To do → Nothing in the records below should be altered in the copy, although the pictures must be left out.

******

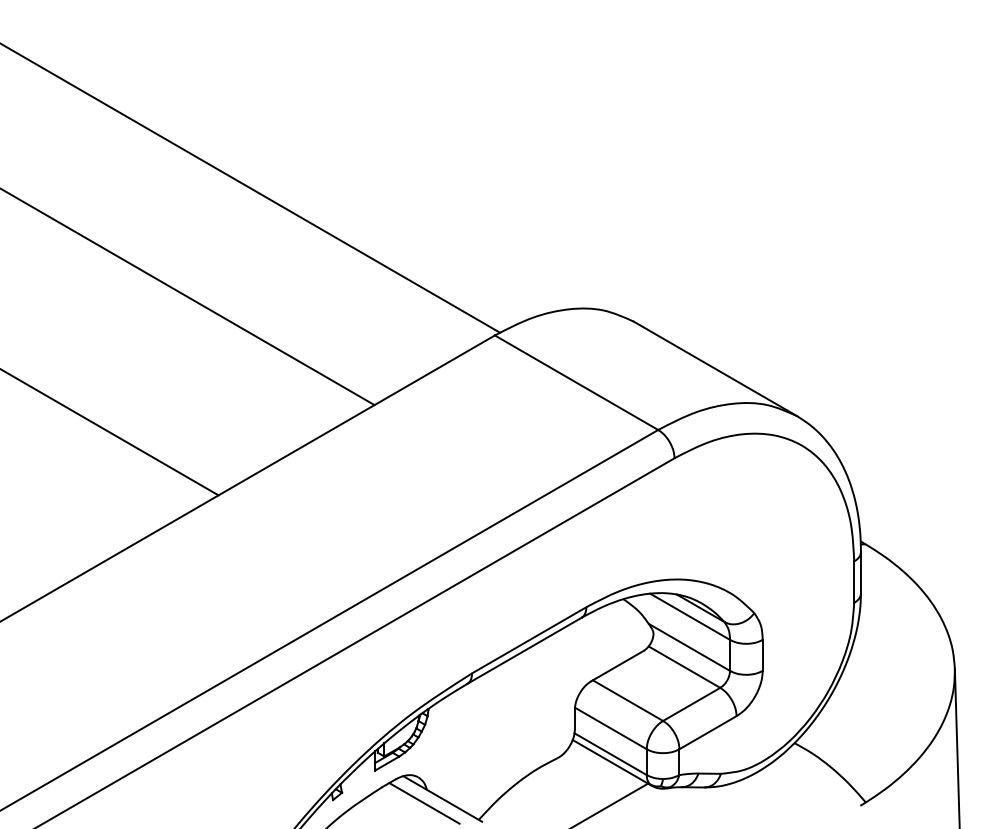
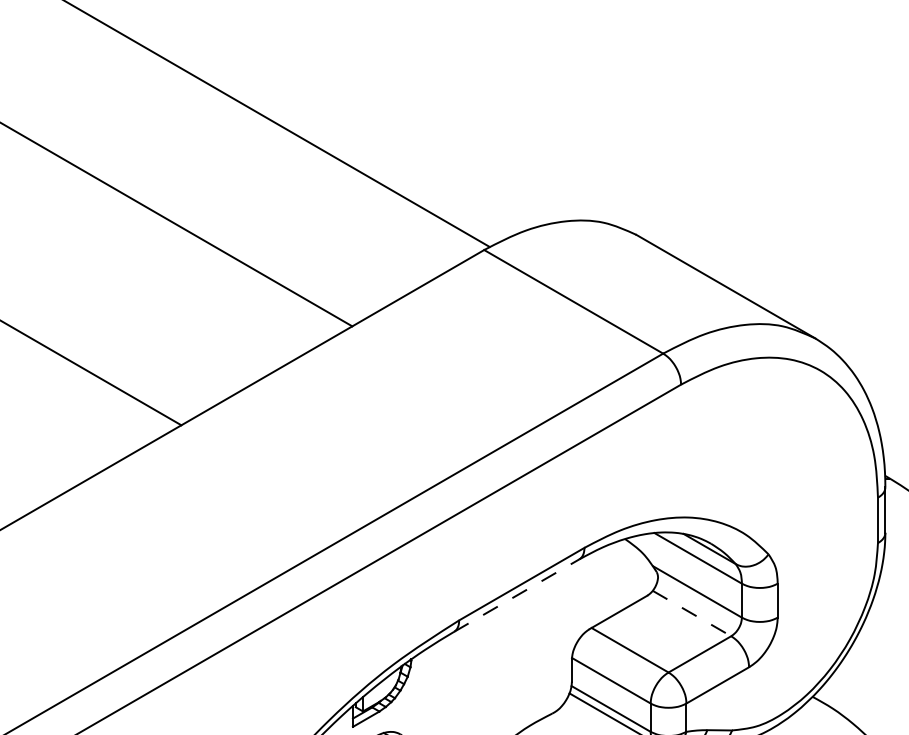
line: (524, 650) -> (516, 595), solid -> dashed
line: (684, 667) -> (692, 613), solid -> dashed

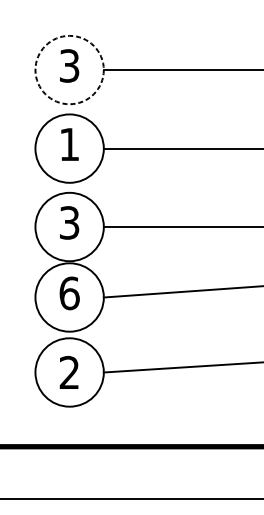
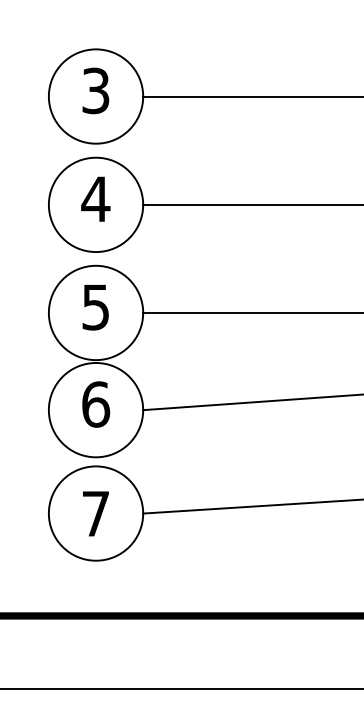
circle: (69, 70) -> (95, 96), dashed -> solid
text: (69, 144) -> (95, 198), 1 -> 4
text: (69, 223) -> (96, 307), 3 -> 5
text: (69, 372) -> (95, 513), 2 -> 7

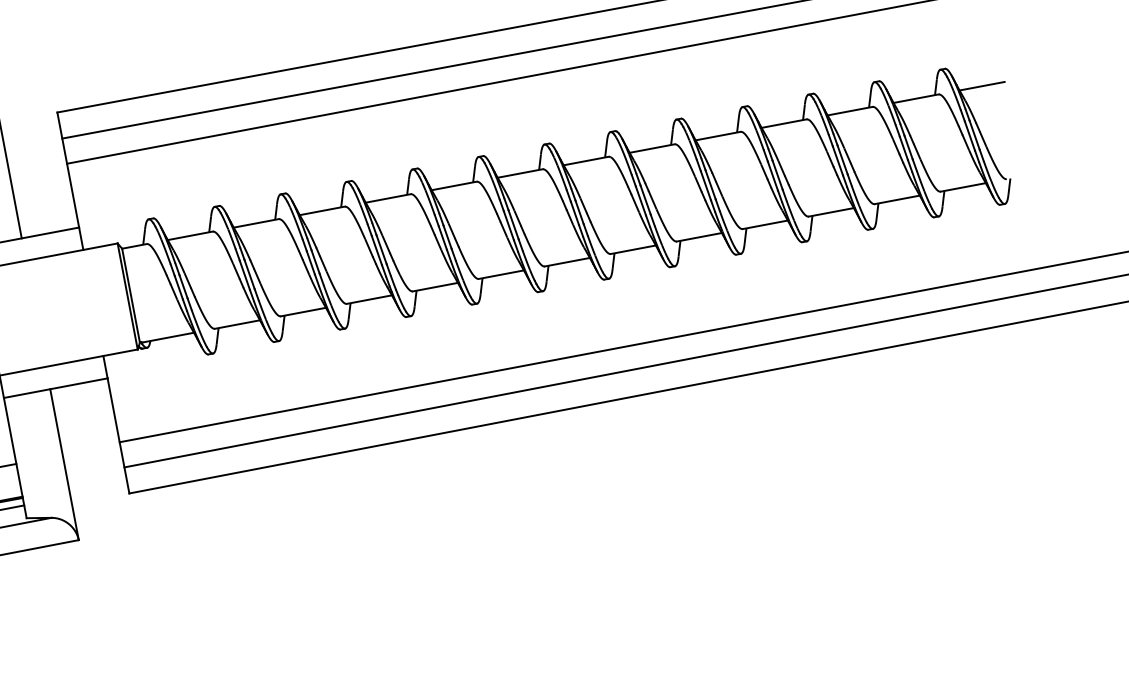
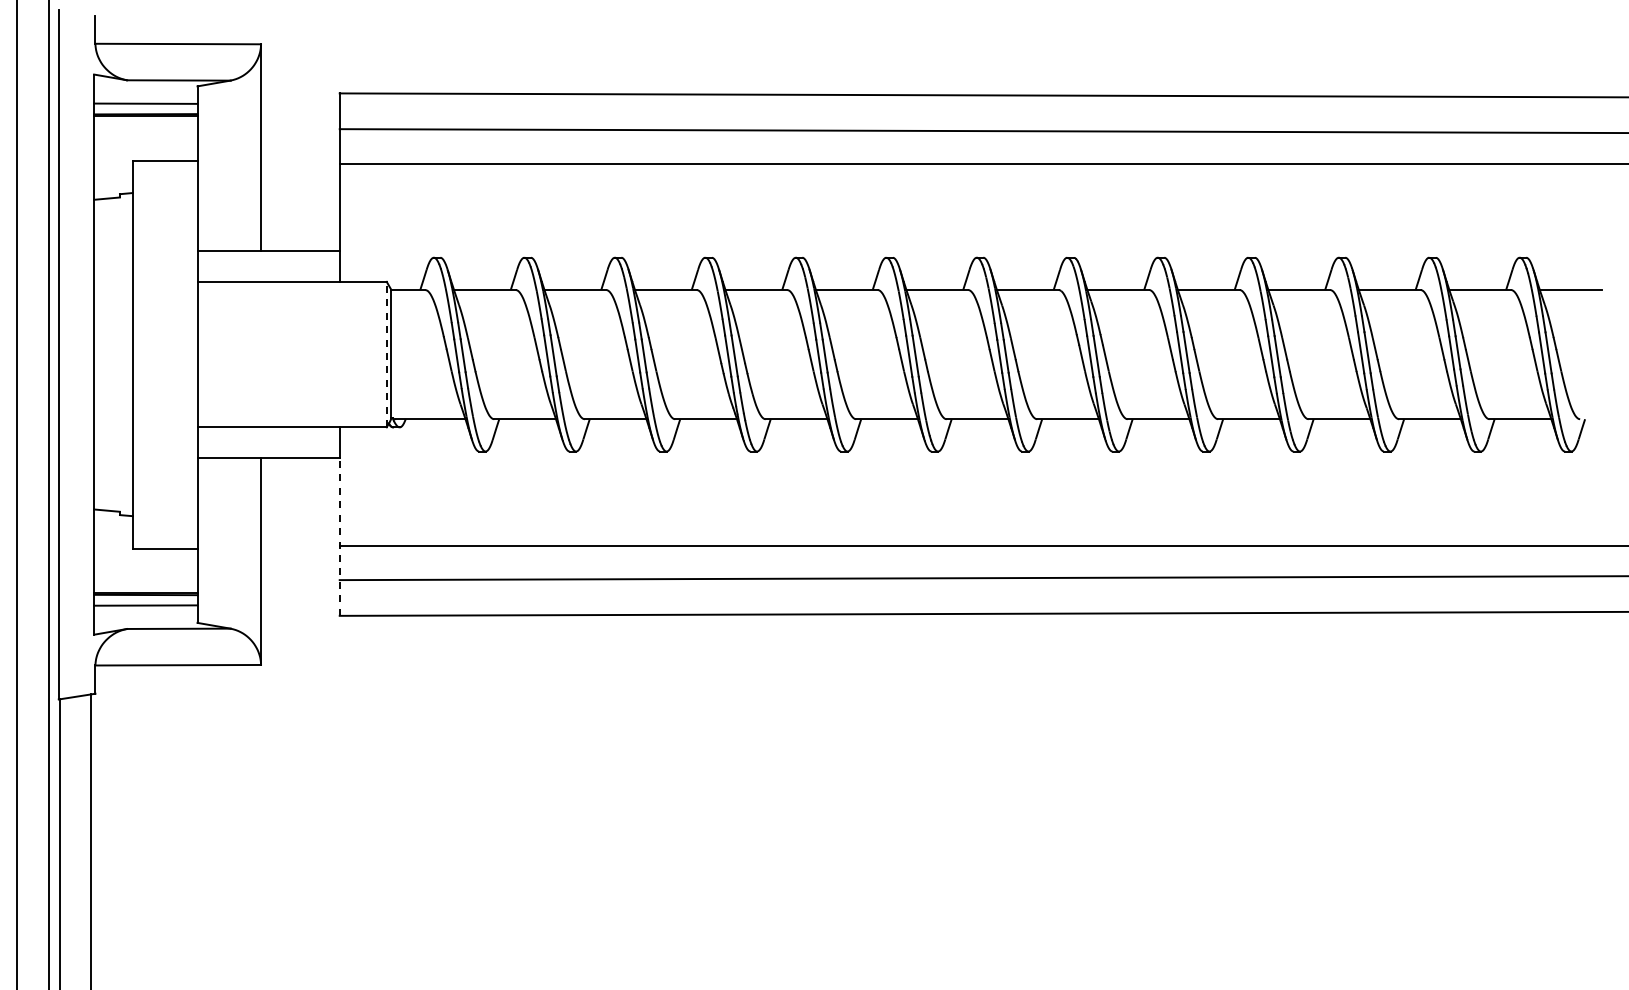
line: (127, 296) -> (386, 354), solid -> dashed
line: (118, 435) -> (339, 536), solid -> dashed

******

The completed task →
line: (524, 650) -> (516, 595), solid -> dashed
line: (684, 667) -> (692, 613), solid -> dashed

circle: (69, 70) -> (95, 96), dashed -> solid
text: (69, 144) -> (95, 198), 1 -> 4
text: (69, 223) -> (96, 307), 3 -> 5
text: (69, 372) -> (95, 513), 2 -> 7

line: (127, 296) -> (386, 354), solid -> dashed
line: (118, 435) -> (339, 536), solid -> dashed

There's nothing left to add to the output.